In college (Rutgers, where he earned his bachelor’s in communications) he built what was at the time (circa 1980) the largest student-run television station in the country, Knight Time Productions. This was at a time when even New York City had only seven television channels.

Finding a taste for management, Masin earned a master’s in the subject from the University of Maryland and became the HR director at Bloomberg in 1994. Masin stayed in HR until 2010, when he became the COO at David Landau & Associates, a management consulting firm.

He found SetFocus, he says, while working on a business development project in Russia. He liked that the company was “an engine to create jobs” and how it translates technology into real world applications that put people to work.

Mainly, Masin’s career has been about helping stressed companies, “turn-arounds,” and early stage companies in every field from retail to technology grow and increase their sustainability, he says.

Be creative, be smart. What Masin has found in his career is that a broad understanding of how technology works is better than specific knowledge of one application or program. What SetFocus looks for in potential students, he says, is someone who can translate technology into life experience and vice versa.

He looks for the problem solver, the creative thinker, and the ability to make the abstract into something concrete. “Creativity isn’t the domain of scientists,” he says. “It’s the domain of smart people.”

The IT industry is a draw for smart people with technological and creative bents, Masin says, because smart people recognize a few advantages to the field. First is the money — IT newbies usually make a starting salary of between $40,000 and $65,000 a year. Another plus is that while the national unemployment rate has waded into the 8 to 9 percent area, unemployment for IT professionals is 3 percent, Masin says.

Not just anyone can do it. The screening process for SetFocus, for example, is fairly rigorous, and the requirements of the workplace are not at all easy, Masin says. He boasts that his company has a good history of placing students into jobs, but even those students who get through the screening process — made to weed out people who can’t keep up — aren’t guaranteed a job.

The biggest myth, Masin says, is that training at a school like SetFocus, or even college, will mean getting a job. SetFocus stacks the odds in a student’s favor by assigning a career coach to each student, helping with resumes, and introducing candidates to a network of tech employers. But it makes no guarantees that anyone will actually land a job.

It’s a competition out there. Besides the unethical aspects of making promises of getting a job, Masin cautions would-be IT workers to know how competitive the job market is. The irony is that the field actually works against experienced workers right now. In interview rooms all over the world, new-to-the-field candidates are going up against seasoned pros. And while it’s hard to break into the field at an entry-level, it can be harder for a longtime IT worker to get work.

Why? Money. Newer workers are willing to work for less than seasoned workers who’ve gotten used to big paychecks, Masin says. At the same time, experienced workers have gotten wise to the dynamic and are willing to work for less money.
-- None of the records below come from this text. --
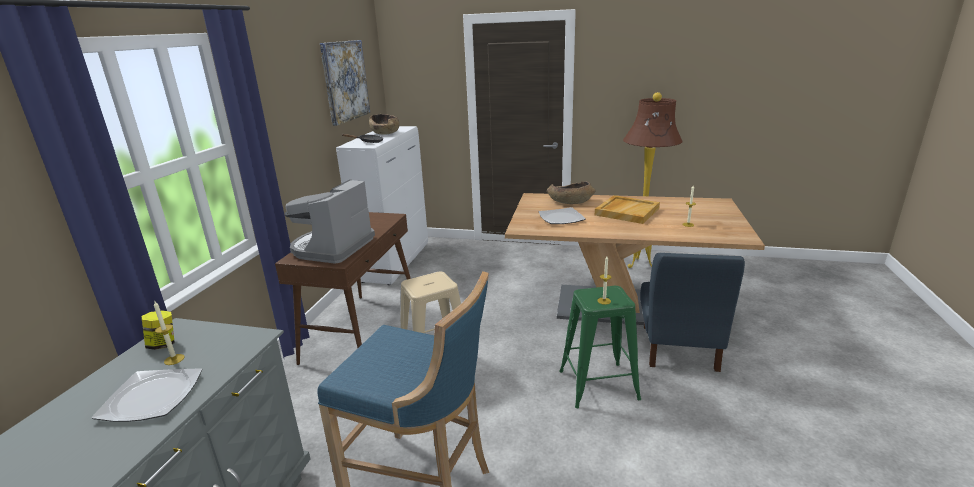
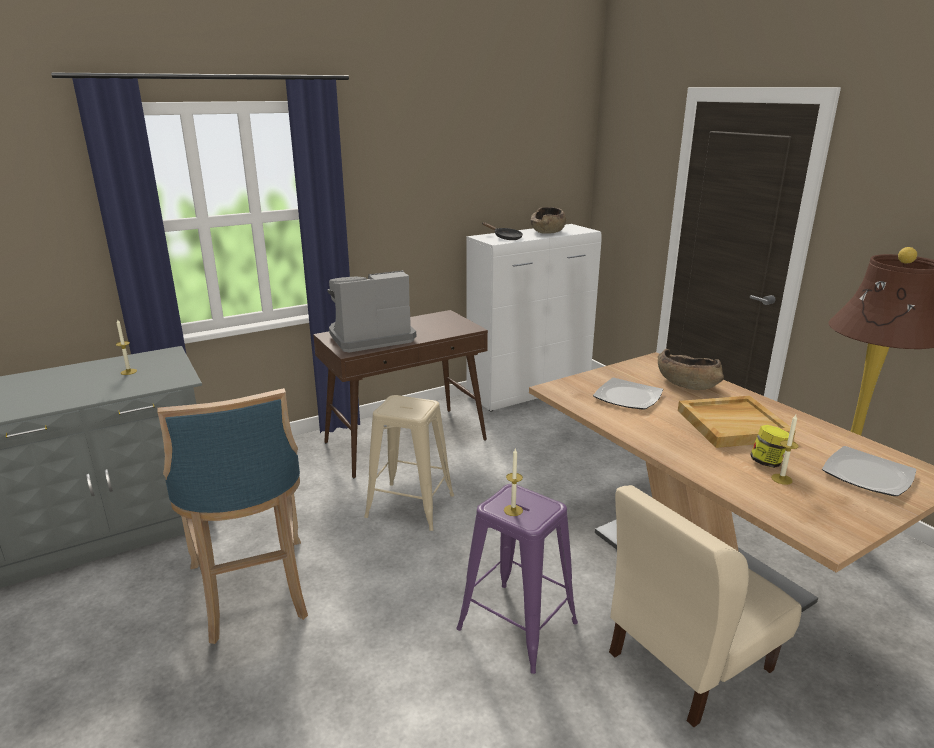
camera: 45 degrees right, 0 degrees up
(152, 397) = (81, 388): plate -> plate (867, 474)
(163, 344) = (143, 360): jar -> jar (766, 462)
(345, 81) = (511, 162): picture -> none
(598, 385) = (517, 626): green stool -> purple stool
(678, 348) = (688, 660): blue chair -> beige chair

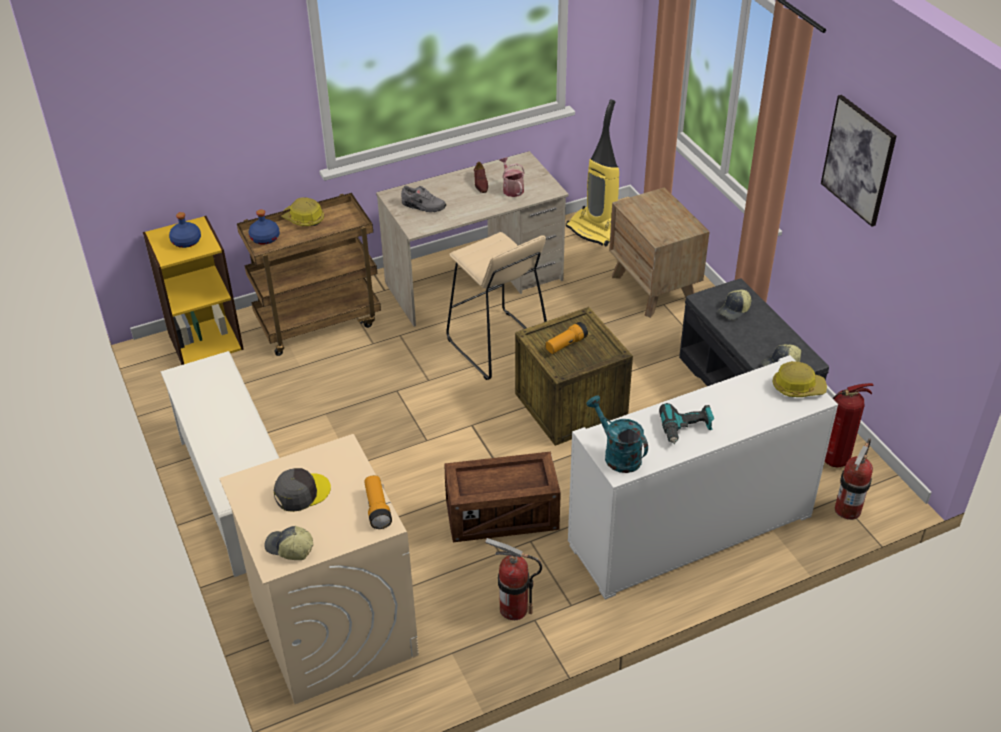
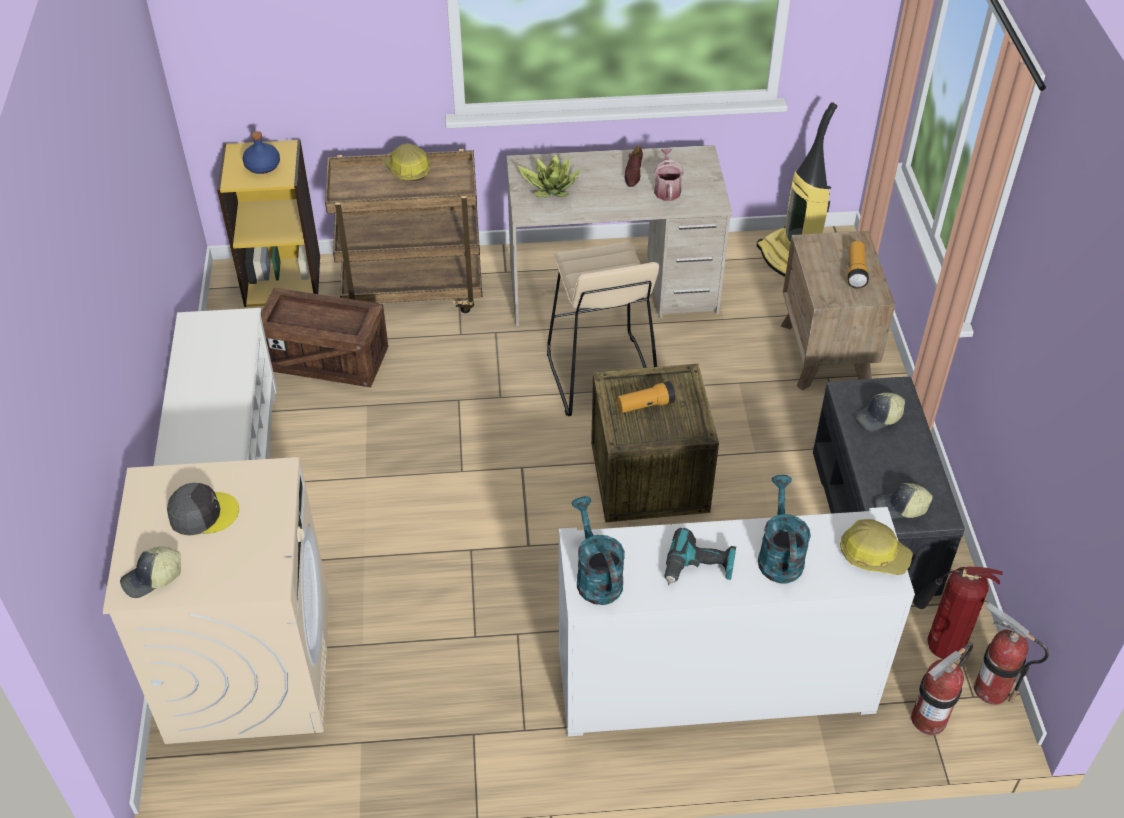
camera: 20 degrees right, 5 degrees up
(265, 238) = (353, 182): blue bottle -> none
(289, 548) = (153, 578): cap -> cap turned 75 degrees counterclockwise
(377, 508) = (273, 560): flashlight -> flashlight (856, 271)
(423, 206) = (550, 187): grey shoe -> potted plant
(502, 516) = (500, 591): crate -> crate (325, 359)
(513, 608) = (456, 711): fire extinguisher -> fire extinguisher (991, 689)
(735, 405) = (779, 555): none -> turquoise watering can
(858, 160) = (1055, 274): picture -> none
So either way you slice it, Masin says, getting a job in IT is competitive.

SetFocus keeps the odds in the students’ favor by leveraging Microsoft. The company trains workers in the Microsoft systems and has, Masin says, “the breadth and depth of Microsoft” at its disposal. SetFocus teaches the open source .NET system (as opposed to Java). SetFocus also has a deep research staff and partnerships with industry organizations that help it stay ahead of the curve.

Still, what it comes down to for Masin is the ability to understand what that curve is curving toward. SetFocus starts potential students off with a free library of basic training information that offers 200 hours worth of the ABCs of database networking and object-oriented concepts.

“Once they get their arms around that we can go from there,” he says. “We begin every conversation with a talk about the ability to get into IT. Not everyone can do it.”